Les effets de différentes combinaisons de champignons non toxiques sur la concentration de pigments produits lors de la dégradation de résidus alimentaires ont été étudiés. La combinaison d’un Talaromyces avec un Trichoderma reesei, a permis de doubler la production de pigments, comparativement aux champignons cultivés seuls. Selon l’équipe scientifique, ce système de coculture sur déchets aurait produit une masse de pigments beaucoup plus importante que ce qui a été obtenu dans le passé avec des méthodes similaires.
Avec la quantité astronomique de déchets alimentaires produite chaque année, la matière première serait accessible et peu dispendieuse. Toutefois, d’autres défis devront être relevés avant que la méthode ne sorte des laboratoires. Avant une utilisation à grande échelle, de nouvelles études seront également nécessaires pour optimiser le processus.
Les micro-algues
De nombreuses souches algales servent pour la production des colorants alimentaires naturels. La spiruline, par exemple, est largement utilisée pour ses propriétés colorantes naturelles. Elle contient de la phycocyanine, un pigment bleu. C’est le seul colorant bleu alimentaire naturel autorisé en Europe. En parallèle, les scientifiques continuent d’étudier d’autres espèces de micro-algues pour l’extraction de pigments naturels.
En 2020, Fermentalg a signé un contrat avec DDW, spécialiste mondial des colorants, pour finir de développer et commercialiser Blue Origins, un nouveau colorant naturel bleu extrait d’une autre micro-algue que la spiruline. Il s’agit d’un pigment dérivé de la phycocyanine. Il est extrait de la micro-algue Galdieria Sulphuraria, cultivée par fermentation.
L’innovation a fait l’objet de plusieurs brevets. Selon le PDG de la spécialiste française des micro-algues, Fermentalg, Blue Origins serait plus performant que les extraits de spiruline et pourrait permettre de créer un nouveau standard dans l’industrie agroalimentaire. Fermentalg et DDW ont mis leurs ressources en commun afin d’accélérer l’industrialisation et la commercialisation de cette nouvelle solution.

▬▬▬▬▬▬▬▬▬▬

_À faire_
D'après le texte sur les colorants naturels, quel pigment bleu se trouve dans la spiruline ? Ces enregistrements ne servent à rien ici.

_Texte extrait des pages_

▬▬▬▬▬▬▬▬▬▬

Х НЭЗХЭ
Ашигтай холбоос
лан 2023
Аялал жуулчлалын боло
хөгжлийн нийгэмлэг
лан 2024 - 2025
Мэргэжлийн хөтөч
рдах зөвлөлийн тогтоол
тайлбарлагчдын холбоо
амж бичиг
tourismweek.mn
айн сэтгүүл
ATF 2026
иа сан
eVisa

▬▬▬▬▬▬▬▬▬▬

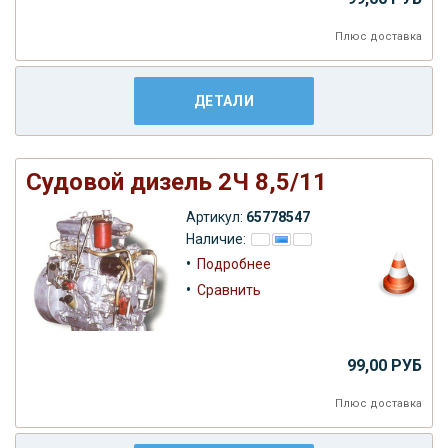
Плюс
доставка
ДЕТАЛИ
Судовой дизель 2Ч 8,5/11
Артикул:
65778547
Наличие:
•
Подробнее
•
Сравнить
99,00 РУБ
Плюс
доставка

▬▬▬▬▬▬▬▬▬▬

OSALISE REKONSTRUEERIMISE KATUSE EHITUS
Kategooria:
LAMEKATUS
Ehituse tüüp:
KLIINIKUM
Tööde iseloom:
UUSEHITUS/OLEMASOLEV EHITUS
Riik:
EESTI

▬▬▬▬▬▬▬▬▬▬

_Réponse_
La phycocyanine.